I understand time slipping away, and also assume the gear wasn't intentionally abandoned, but we have to be responsible for our actions and inaction.

Trad climber
places you shouldn't talk about in polite company
Aug 15, 2006 - 04:57pm PT
ed- i couldn't disagree w/ you more on this, on many levels.

the ditch ain't some garage gym, it's wilderness. whether it's wilderness right by the road and across from the meadow, or wilderness that's out of sight by most people, leaving unused gear hanging on the rock is the same to me as littering it, dumping in/on it, or otherwise disrespecting it.

should there be a fixed slackline on the lost arrow?

what if i can find a route on el cap that hasn't seen traffic for a year or 3, can i fix the whole thing and return in a few more years?

# Data extract
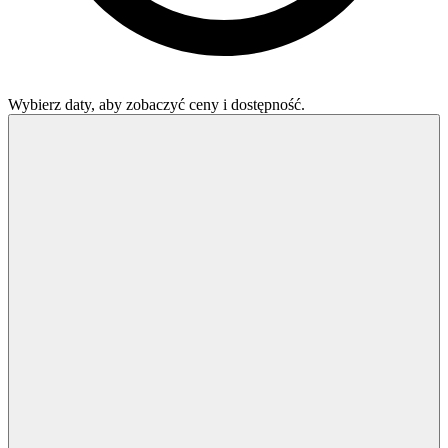
Wybierz daty, aby zobaczyć ceny i dostępność.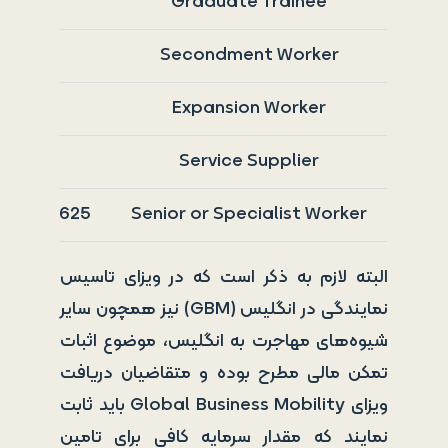
Graduate Trainee
Secondment Worker
Expansion Worker
Service Supplier
Senior or Specialist Worker
625 الی 1423 (متناسب با شرایط متقاضی)
البته لازم به ذکر است که در ویزای تاسیس
نمایندگی در انگلیس (GBM) نیز همچون سایر
شیوه‌های مهاجرت به انگلیس، موضوع اثبات
تمکن مالی مطرح بوده و متقاضیان دریافت
ویزای Global Business Mobility باید ثابت
نمایند که مقدار سرمایه کافی برای تامین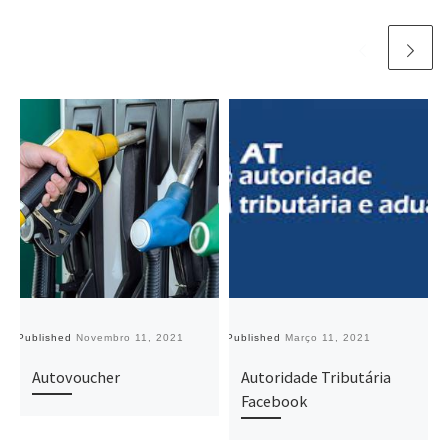
Published
Novembro 11, 2021
Published
Março 11, 2021
Pu
Autovoucher
Autoridade Tributária
Facebook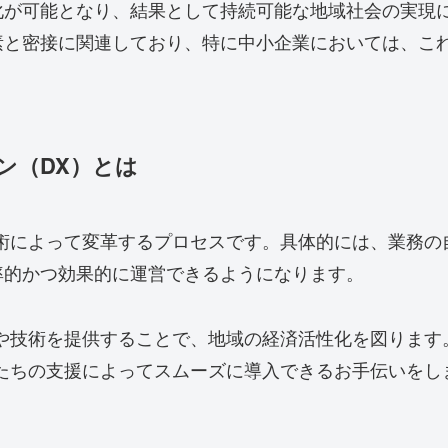
化が可能となり、結果として持続可能な地域社会の実現
素と密接に関連しており、特に中小企業においては、こ
ン（DX）とは
技術によって変革するプロセスです。具体的には、業務の
率的かつ効果的に運営できるようになります。
識や技術を提供することで、地域の経済活性化を図ります
たちの支援によってスムーズに導入できるお手伝いをし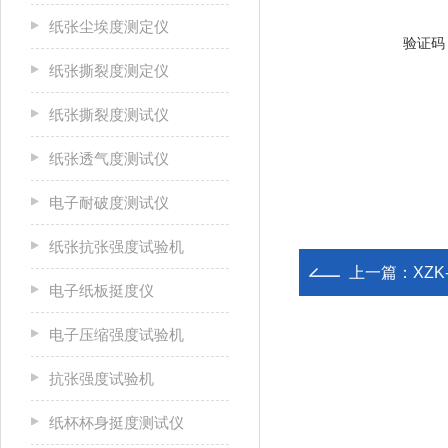
纸张尘埃度测定仪
验证码
纸张撕裂度测定仪
纸张撕裂度测试仪
纸张透气度测试仪
电子耐破度测试仪
纸张抗张强度试验机
上一篇：
XZ
电子纸板挺度仪
电子压缩强度试验机
抗张强度试验机
纸杯杯身挺度测试仪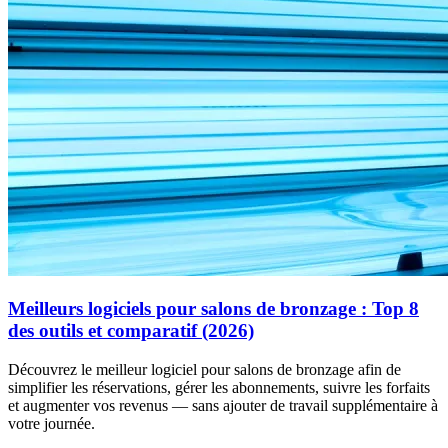
Meilleurs logiciels pour salons de bronzage : Top 8
des outils et comparatif (2026)
Découvrez le meilleur logiciel pour salons de bronzage afin de
simplifier les réservations, gérer les abonnements, suivre les forfaits
et augmenter vos revenus — sans ajouter de travail supplémentaire à
votre journée.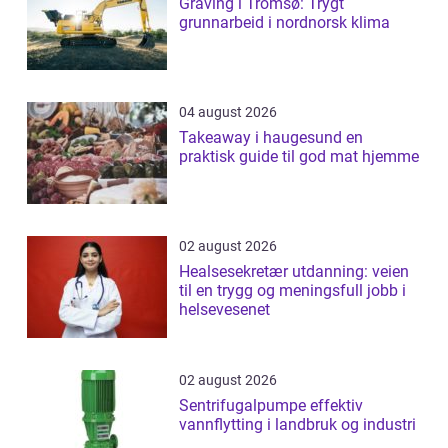
Graving i Tromsø: Trygt
grunnarbeid i nordnorsk klima
04 august 2026
Takeaway i haugesund en
praktisk guide til god mat hjemme
02 august 2026
Healsesekretær utdanning: veien
til en trygg og meningsfull jobb i
helsevesenet
02 august 2026
Sentrifugalpumpe effektiv
vannflytting i landbruk og industri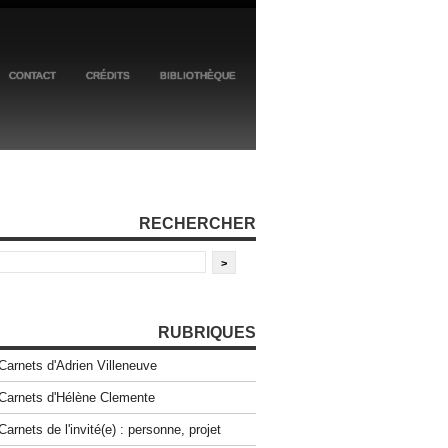
CONTACT
CRÉDITS
BIBLIOTHÈQUE
RECHERCHER
RUBRIQUES
Carnets d'Adrien Villeneuve
Carnets d'Hélène Clemente
Carnets de l'invité(e) : personne, projet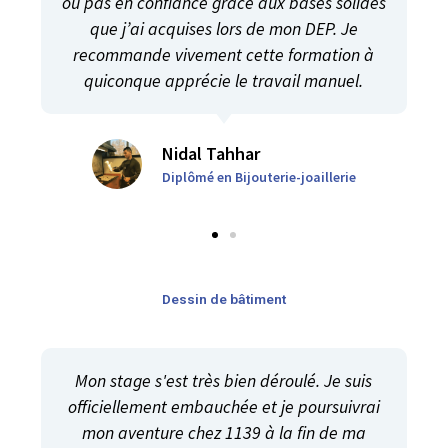
ou pas en confiance grâce aux bases solides
que j’ai acquises lors de mon DEP. Je
recommande vivement cette formation à
quiconque apprécie le travail manuel.
Nidal Tahhar​
Diplômé en Bijouterie-joaillerie
Dessin de bâtiment
Mon stage s'est très bien déroulé. Je suis
officiellement embauchée et je poursuivrai
mon aventure chez 1139 à la fin de ma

# What needs to be done
Answer these about the climbing forum post:
1. What date does the post carry?
2. Whom does the poster say they couldn't disagree with more?
3. What does the poster say leaving unused gear hanging on the rock is the same as?

# Task answer
1. Aug 15, 2006
2. ed
3. Littering it, dumping in/on it, or otherwise disrespecting it